Modern Synthesis uses a patent-pending biotechnology process that combines biology, material science, engineering, and design. Bacteria are fed agricultural sugars during fermentation, producing bacterial nanocellulose as a natural byproduct. This fiber exhibits exceptional strength and binding properties and can be engineered into durable nonwoven materials.

Unlike conventional plant fibers, bacterial nanocellulose can be precisely manipulated after harvesting. The material can be formed into thin, wind-resistant films or textured surfaces that replicate high-quality leather. These materials are free from petrochemicals and toxic binders, reducing environmental and health impacts associated with traditional coatings and synthetic leathers.
The company’s materials offer comparable strength and durability to animal and synthetic leather while requiring significantly less land and generating fewer greenhouse gas emissions.
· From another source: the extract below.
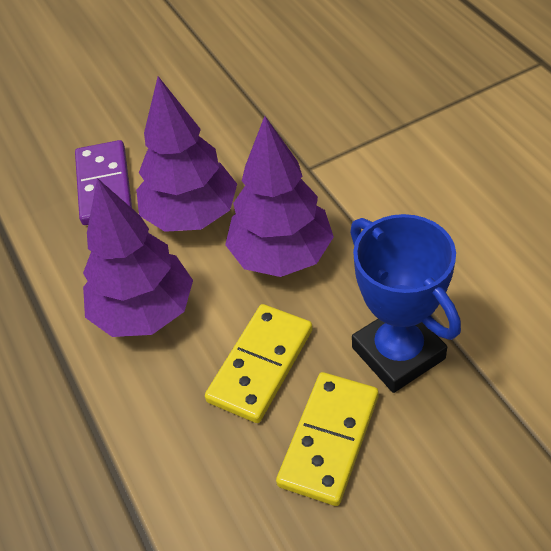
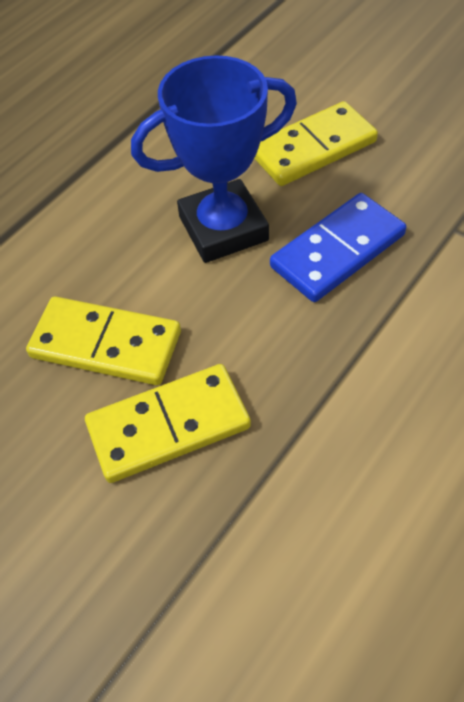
blue domino: 0 -> 1
purple domino: 1 -> 0
purple tree: 3 -> 0
yellow domino: 2 -> 3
Applications span fashion, footwear, and automotive interiors. Modern Synthesis raised $5.5 million in seed funding in February 2025 to advance commercialization.
Nanomaterials as a lever for industrial decarbonization
The startups featured in this article show how nanomaterials are playing an integral role in reducing industrial emissions. By re-engineering materials at the nano scale, they improve performance while lowering carbon intensity across energy, transport, water, and consumer applications.
Rather than relying on offsets, these companies embed decarbonization directly into material design and production. Graphene, nano-silicon, aerogels, precision membranes, and nanocellulose illustrate how advanced materials can reduce resource use, enhance efficiency, and improve system safety.
Large scale market adoption will depend on further scientific breakthroughs, investments, and partnerships. Together, these innovations position nanomaterials as an enabling factor for industrial decarbonization.